Prusa Face Mask Headband

As part of the industry’s response to the Covid pandemic, along with many other small businesses and individuals, Charlie Victor produced hundreds of face mask headbands, from files uploaded by 3D printer manufacturer Prusa, for health workers in the early months of the crisis until more sustainable supply chains could be established.

The process proved itself to be ideal for collective mass-production and enabled the 3D printing community to participate in an initiative to protect key workers. 3D printing has provided a vital link between digital physical models, quickly and accurately translating from the screen to a part you can hold in your hands, offer up to check the fit of parts, or even test mechanical performance.

Tube Train Floor Section Test Pieces

Background

During floor material removal, some units were found to have small areas of corrosion and pitting of the extruded aluminium floor planks and a means of addressing the issue was sought. One proposal was to machine small, stepped holes in the floor and bond patches in place.

Brief

In order to test whether the patches could withstand the loading requirements, equivalent to 90kg/cm2, sections of the floor plank extrusion were required. As no leftover extrusions from manufacturing were available CV was approached to provide equivalent sample pieces. The specification required that the samples matched the train floor in its current condition as closely as possible, the rolling stock being 30 years old.

Solution

The flooring section was reverse-engineered in SolidWorks from the original manufacturer’s drawings and 200mm long sections were wire-eroded from solid 6020 grade aluminium to replicate the age-hardened condition of the train floor.

Several different hole profiles were trialled to cover all the possible patch requirements and a number of prototype patches were machined.
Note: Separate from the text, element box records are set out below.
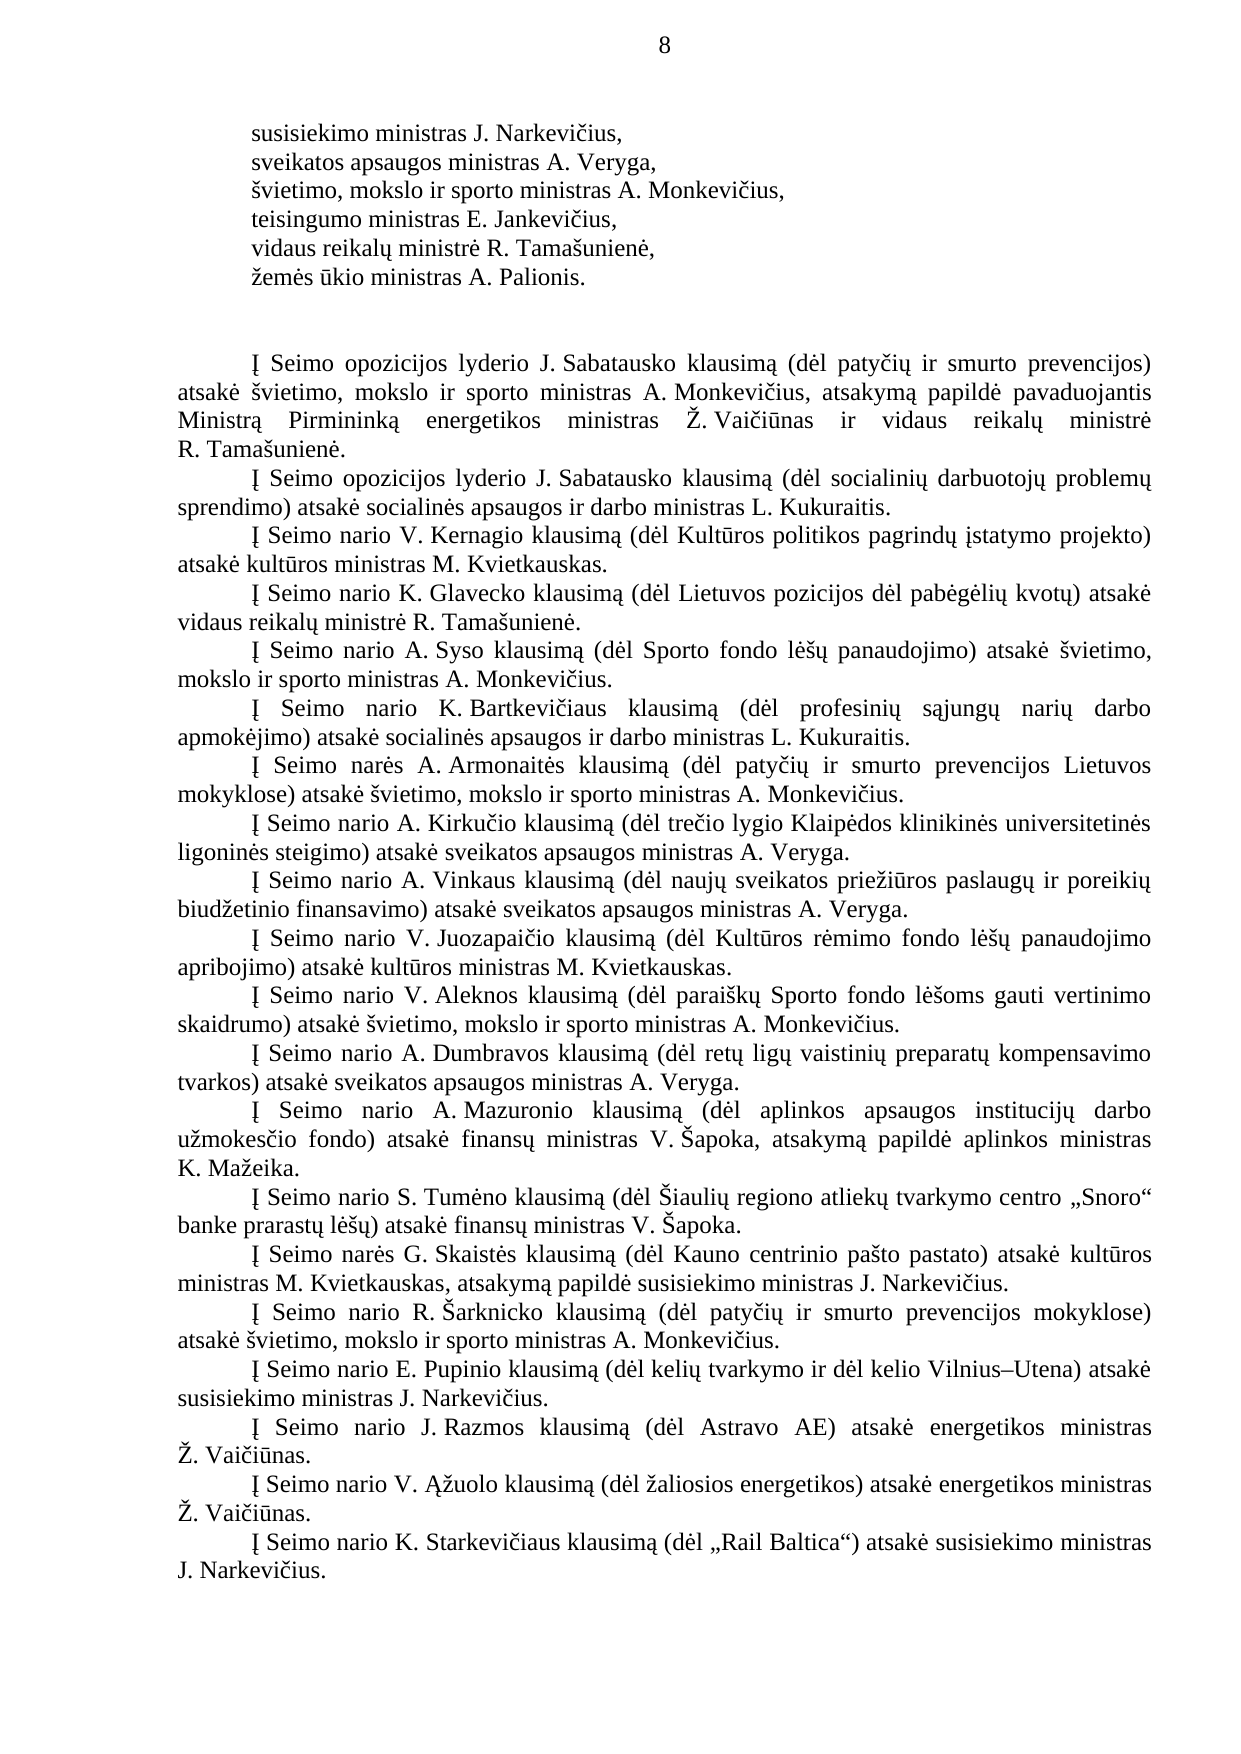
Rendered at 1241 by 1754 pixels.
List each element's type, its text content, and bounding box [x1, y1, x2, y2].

text švietimo, mokslo ir sporto ministras A. Monkevičius, [177, 176, 1152, 204]
text Į Seimo narės A. Armonaitės klausimą (dėl patyčių ir smurto prevencijos Lietuvos mokyklose) atsakė švietimo, mokslo ir sporto ministras A. Monkevičius. [177, 751, 1152, 808]
text Į Seimo nario V. Ąžuolo klausimą (dėl žaliosios energetikos) atsakė energetikos ministras Ž. Vaičiūnas. [177, 1469, 1152, 1527]
text Į Seimo opozicijos lyderio J. Sabatausko klausimą (dėl socialinių darbuotojų problemų sprendimo) atsakė socialinės apsaugos ir darbo ministras L. Kukuraitis. [177, 463, 1152, 521]
text Į Seimo narės G. Skaistės klausimą (dėl Kauno centrinio pašto pastato) atsakė kultūros ministras M. Kvietkauskas, atsakymą papildė susisiekimo ministras J. Narkevičius. [177, 1239, 1152, 1297]
text Į Seimo nario J. Razmos klausimą (dėl Astravo AE) atsakė energetikos ministras Ž. Vaičiūnas. [177, 1412, 1152, 1469]
text Į Seimo nario A. Dumbravos klausimą (dėl retų ligų vaistinių preparatų kompensavimo tvarkos) atsakė sveikatos apsaugos ministras A. Veryga. [177, 1038, 1152, 1096]
text Į Seimo nario A. Mazuronio klausimą (dėl aplinkos apsaugos institucijų darbo užmokesčio fondo) atsakė finansų ministras V. Šapoka, atsakymą papildė aplinkos ministras K. Mažeika. [177, 1096, 1152, 1182]
text susisiekimo ministras J. Narkevičius, [177, 118, 1152, 147]
text vidaus reikalų ministrė R. Tamašunienė, [177, 233, 1152, 262]
text Į Seimo nario R. Šarknicko klausimą (dėl patyčių ir smurto prevencijos mokyklose) atsakė švietimo, mokslo ir sporto ministras A. Monkevičius. [177, 1297, 1152, 1354]
text Į Seimo nario E. Pupinio klausimą (dėl kelių tvarkymo ir dėl kelio Vilnius–Utena) atsakė susisiekimo ministras J. Narkevičius. [177, 1354, 1152, 1412]
text Į Seimo nario A. Vinkaus klausimą (dėl naujų sveikatos priežiūros paslaugų ir poreikių biudžetinio finansavimo) atsakė sveikatos apsaugos ministras A. Veryga. [177, 866, 1152, 923]
text Į Seimo nario K. Glavecko klausimą (dėl Lietuvos pozicijos dėl pabėgėlių kvotų) atsakė vidaus reikalų ministrė R. Tamašunienė. [177, 578, 1152, 636]
text žemės ūkio ministras A. Palionis. [177, 262, 1152, 291]
text Į Seimo nario A. Kirkučio klausimą (dėl trečio lygio Klaipėdos klinikinės universitetinės ligoninės steigimo) atsakė sveikatos apsaugos ministras A. Veryga. [177, 808, 1152, 866]
text Į Seimo nario V. Kernagio klausimą (dėl Kultūros politikos pagrindų įstatymo projekto) atsakė kultūros ministras M. Kvietkauskas. [177, 521, 1152, 578]
text Į Seimo nario S. Tumėno klausimą (dėl Šiaulių regiono atliekų tvarkymo centro „Snoro“ banke prarastų lėšų) atsakė finansų ministras V. Šapoka. [177, 1182, 1152, 1239]
text teisingumo ministras E. Jankevičius, [177, 204, 1152, 233]
text Į Seimo nario A. Syso klausimą (dėl Sporto fondo lėšų panaudojimo) atsakė švietimo, mokslo ir sporto ministras A. Monkevičius. [177, 636, 1152, 693]
text Į Seimo nario K. Bartkevičiaus klausimą (dėl profesinių sąjungų narių darbo apmokėjimo) atsakė socialinės apsaugos ir darbo ministras L. Kukuraitis. [177, 693, 1152, 751]
text Į Seimo nario K. Starkevičiaus klausimą (dėl „Rail Baltica“) atsakė susisiekimo ministras J. Narkevičius. [177, 1527, 1152, 1584]
text Į Seimo opozicijos lyderio J. Sabatausko klausimą (dėl patyčių ir smurto prevencijos) atsakė švietimo, mokslo ir sporto ministras A. Monkevičius, atsakymą papildė pavaduojantis Ministrą Pirmininką energetikos ministras Ž. Vaičiūnas ir vidaus reikalų ministrė R. Tamašunienė. [177, 348, 1152, 463]
text Į Seimo nario V. Aleknos klausimą (dėl paraiškų Sporto fondo lėšoms gauti vertinimo skaidrumo) atsakė švietimo, mokslo ir sporto ministras A. Monkevičius. [177, 981, 1152, 1038]
text sveikatos apsaugos ministras A. Veryga, [177, 147, 1152, 176]
text Į Seimo nario V. Juozapaičio klausimą (dėl Kultūros rėmimo fondo lėšų panaudojimo apribojimo) atsakė kultūros ministras M. Kvietkauskas. [177, 923, 1152, 981]
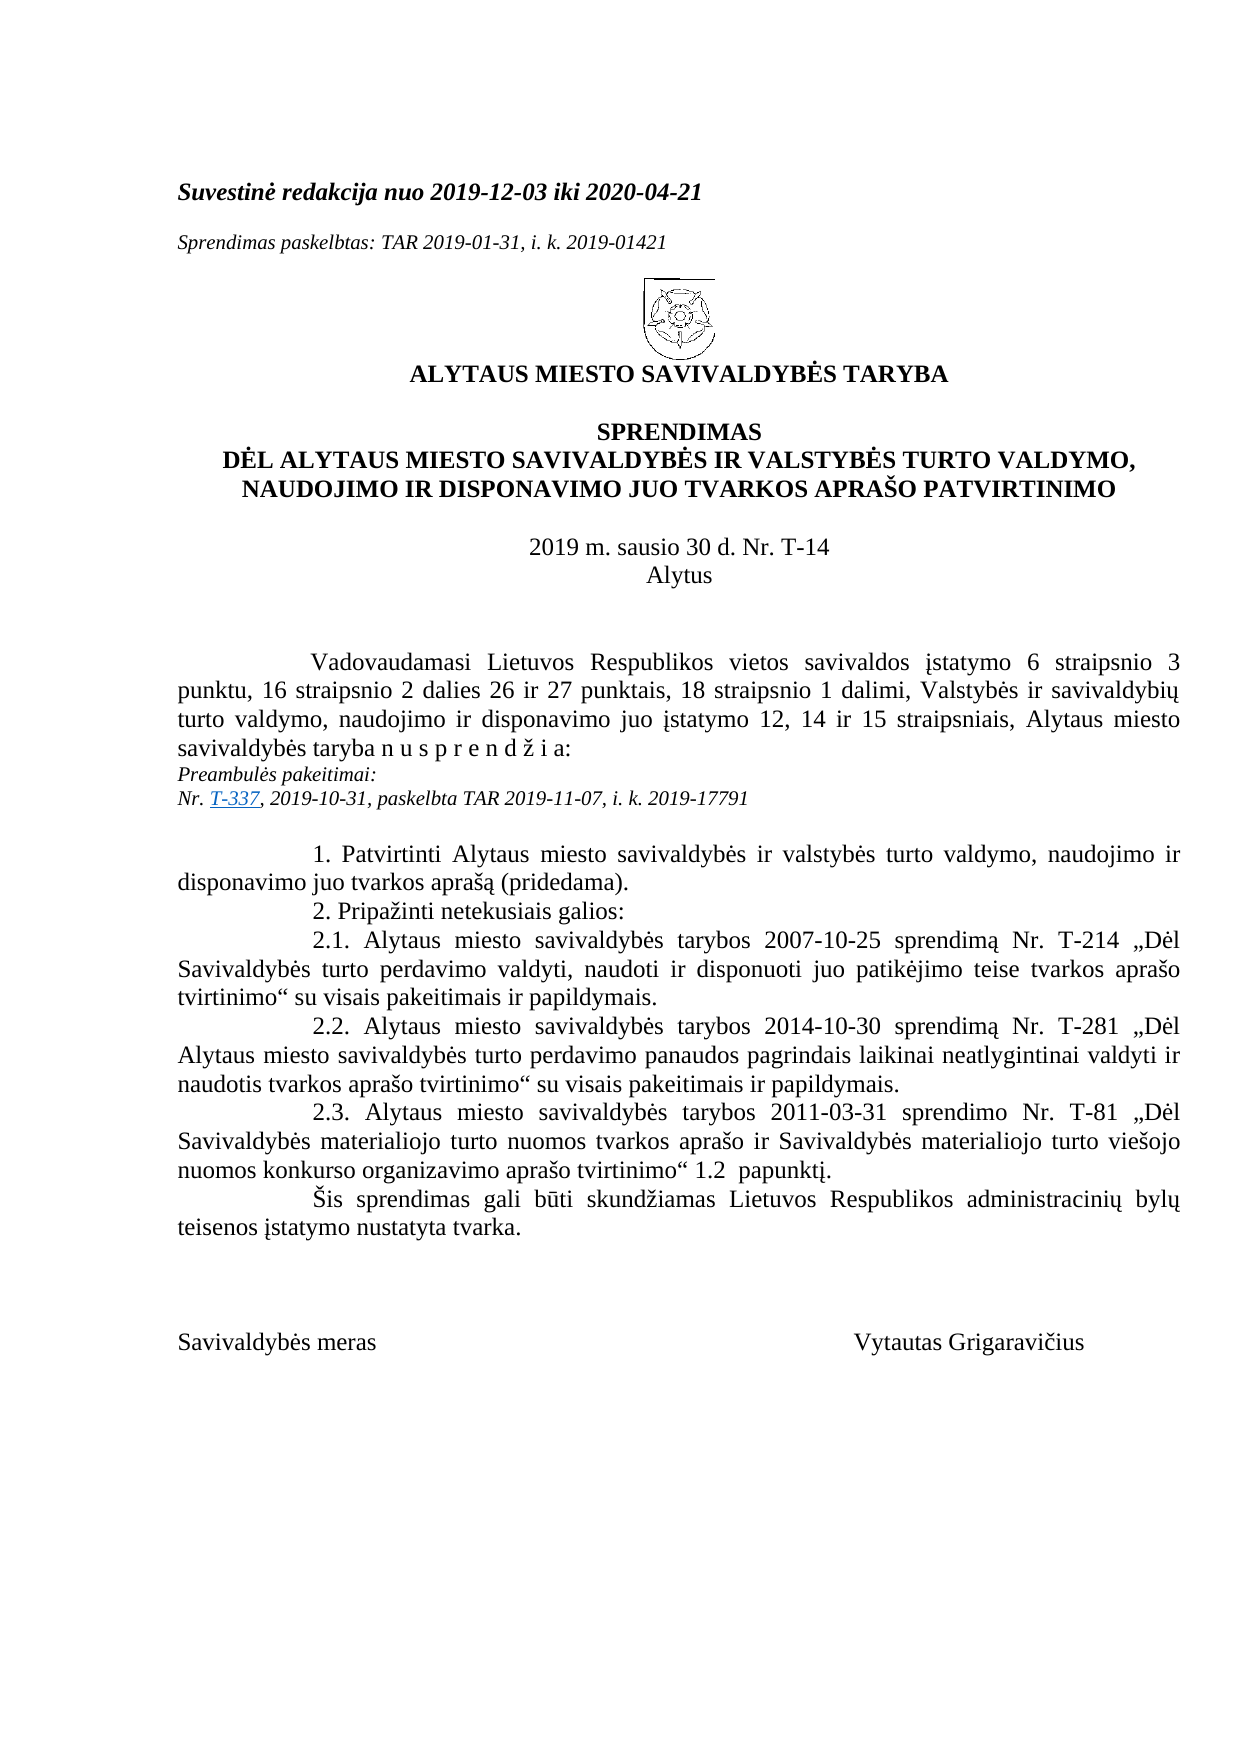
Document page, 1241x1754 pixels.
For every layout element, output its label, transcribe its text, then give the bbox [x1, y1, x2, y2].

text 1. Patvirtinti Alytaus miesto savivaldybės ir valstybės turto valdymo, naudojimo ir disponavimo juo tvarkos aprašą (pridedama). [177, 839, 1181, 896]
text Vadovaudamasi Lietuvos Respublikos vietos savivaldos įstatymo 6 straipsnio 3 punktu, 16 straipsnio 2 dalies 26 ir 27 punktais, 18 straipsnio 1 dalimi, Valstybės ir savivaldybių turto valdymo, naudojimo ir disponavimo juo įstatymo 12, 14 ir 15 straipsniais, Alytaus miesto savivaldybės taryba n u s p r e n d ž i a: [177, 647, 1181, 762]
text 2.3. Alytaus miesto savivaldybės tarybos 2011-03-31 sprendimo Nr. T-81 „Dėl Savivaldybės materialiojo turto nuomos tvarkos aprašo ir Savivaldybės materialiojo turto viešojo nuomos konkurso organizavimo aprašo tvirtinimo“ 1.2 papunktį. [177, 1097, 1181, 1184]
text Sprendimas paskelbtas: TAR 2019-01-31, i. k. 2019-01421 [177, 230, 1181, 254]
text 2.2. Alytaus miesto savivaldybės tarybos 2014-10-30 sprendimą Nr. T-281 „Dėl Alytaus miesto savivaldybės turto perdavimo panaudos pagrindais laikinai neatlygintinai valdyti ir naudotis tvarkos aprašo tvirtinimo“ su visais pakeitimais ir papildymais. [177, 1011, 1181, 1097]
text DĖL ALYTAUS MIESTO SAVIVALDYBĖS IR VALSTYBĖS TURTO VALDYMO, NAUDOJIMO IR DISPONAVIMO JUO TVARKOS APRAŠO PATVIRTINIMO [177, 446, 1181, 503]
text Alytus [177, 561, 1181, 589]
text Savivaldybės meras Vytautas Grigaravičius [177, 1327, 1181, 1356]
text 2.1. Alytaus miesto savivaldybės tarybos 2007-10-25 sprendimą Nr. T-214 „Dėl Savivaldybės turto perdavimo valdyti, naudoti ir disponuoti juo patikėjimo teise tvarkos aprašo tvirtinimo“ su visais pakeitimais ir papildymais. [177, 925, 1181, 1011]
text Preambulės pakeitimai: [177, 762, 1181, 786]
text 2019 m. sausio 30 d. Nr. T-14 [177, 532, 1181, 561]
text Šis sprendimas gali būti skundžiamas Lietuvos Respublikos administracinių bylų teisenos įstatymo nustatyta tvarka. [177, 1184, 1181, 1241]
text ALYTAUS MIESTO SAVIVALDYBĖS TARYBA [177, 359, 1181, 388]
text SPRENDIMAS [177, 417, 1181, 446]
text Suvestinė redakcija nuo 2019-12-03 iki 2020-04-21 [177, 177, 1181, 206]
text Nr. T-337, 2019-10-31, paskelbta TAR 2019-11-07, i. k. 2019-17791 [177, 786, 1181, 810]
text 2. Pripažinti netekusiais galios: [177, 896, 1181, 925]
Tube Train Camera Installation

Background

As part of an upgrade programme to underground trains, CCTV cameras are being fitted to ceiling panels in passenger saloons. New installation brackets and wiring management needs to be designed.

Brief

As the cameras will be mounted to hinged ceiling panels that will be opened for maintenance, the wiring will need to be managed in such a way to ensure that it does not buckle out of shape and become trapped during the opening and closing of the ceiling panels.

Solution

Through a combination of 3D scanning and reverse engineering from the original manufacturers drawings an accurate SolidWorks model of the saloon roof structure and hinged ceiling panel was produced, including other equipment and wiring that exist in the location area. Using 3D printers and modelling board a physical model was made onto which were fitted printed models of brackets of various designs and the behaviour of the conduit, in which the wires were to run, was observed during opening and closing of the panel. By this practical means we were able to define and prove the optimum design and positioning of the camera bracket and camera lead conduit.

Tube Train Floor Repair Equipment

Background

During floor material removal, some units were found to have small areas of corrosion and pitting of the extruded aluminium floor planks and a means of addressing the issue was sought. One proposal was to machine small, stepped holes in the floor and bond patches in place.

Brief

To devise a means of milling out prescribed hole profiles in the car subfloor while accurately controlling the depth of cut. Equipment must be portable and able to be positions such that any area of corrosion might be effectively dealt with and be capable of being secured to the floor structure by a non-invasive means.

Solution

CV designed a sliding frame system with a series of templates of varying sizes and thicknesses which enabled a router to be used to cut out the corroded area while maintaining material thickness in the shoulder around the hole. The main carrier frame was secured to the ‘T’ sections in the subfloor by means of sliding jaws that are secured by tightening the hand screws. The template carrier frame is then moved to the correct position over the effected area of floor, positioned by means of a clear ‘target finder’ template, and then tightened in place. By selecting the range of templates appropriate for the size of the corrosion and by following the templates sequentially, a clean and precise hole is achieved, ready for bonding the patch.

Fleet-Management Smart Card Reader

Background

Keyfuels were developing a new, advanced system for fleet managers to monitor fuel consumption across their commercial vehicle fleets by taking data from the vehicles’ tachometer and sending it to a central hub at each refuelling.

Brief

The electronics for an in-cab card reader unit was being designed, but thought needed to be directed toward the physical design of the unit. The unit needed to be robust and easy to use while not looking out of place in the drivers’ cab environment. Concepts were required before the chosen design would be developed for production.

Solution

A series of concept designs were sketched up by hand and the most promising ones developed as rudimentary models in Rhino. The selected design was then taken through a process of refinement and development in SolidWorks. The anticipated part-count was reduced from four injection-moulded parts to three during this stage. One moulding was also further developed to form an integrated light tube. Clip features were built into the part interfaces and these were tested using SLA prototypes. Further development was carried out until the final design was ready to go to production.